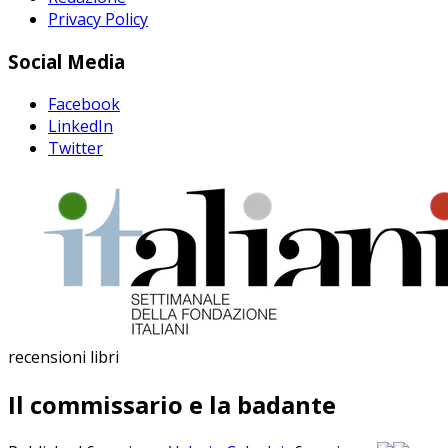
Privacy Policy
Social Media
Facebook
LinkedIn
Twitter
recensioni libri
Il commissario e la badante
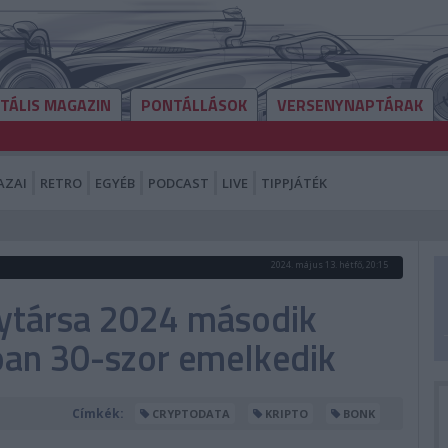
ITÁLIS MAGAZIN
PONTÁLLÁSOK
VERSENYNAPTÁRAK
AZAI
RETRO
EGYÉB
PODCAST
LIVE
TIPPJÁTÉK
2024. május 13. hétfő, 20:15
ytársa 2024 második
an 30-szor emelkedik
Címkék:
CRYPTODATA
KRIPTO
BONK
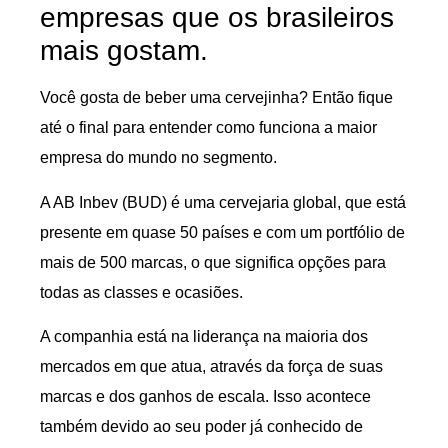
empresas que os brasileiros
mais gostam.
Você gosta de beber uma cervejinha? Então fique
até o final para entender como funciona a maior
empresa do mundo no segmento.
A AB Inbev (BUD) é uma cervejaria global, que está
presente em quase 50 países e com um portfólio de
mais de 500 marcas, o que significa opções para
todas as classes e ocasiões.
A companhia está na liderança na maioria dos
mercados em que atua, através da força de suas
marcas e dos ganhos de escala. Isso acontece
também devido ao seu poder já conhecido de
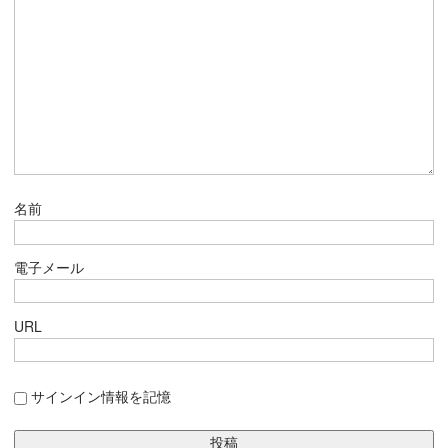
名前
電子メール
URL
サインイン情報を記憶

• [Assigned task] Pictures stay out; reproduce every line of the records exactly.

• [Result of the exercise]
Privacy Policy
Social Media
Facebook
LinkedIn
Twitter
recensioni libri
Il commissario e la badante
ITÁLIS MAGAZIN
PONTÁLLÁSOK
VERSENYNAPTÁRAK
AZAI
RETRO
EGYÉB
PODCAST
LIVE
TIPPJÁTÉK
2024. május 13. hétfő, 20:15
ytársa 2024 második
an 30-szor emelkedik
Címkék:
CRYPTODATA
KRIPTO
BONK
empresas que os brasileiros
mais gostam.
Você gosta de beber uma cervejinha? Então fique
até o final para entender como funciona a maior
empresa do mundo no segmento.
A AB Inbev (BUD) é uma cervejaria global, que está
presente em quase 50 países e com um portfólio de
mais de 500 marcas, o que significa opções para
todas as classes e ocasiões.
A companhia está na liderança na maioria dos
mercados em que atua, através da força de suas
marcas e dos ganhos de escala. Isso acontece
também devido ao seu poder já conhecido de
名前
電子メール
URL
サインイン情報を記憶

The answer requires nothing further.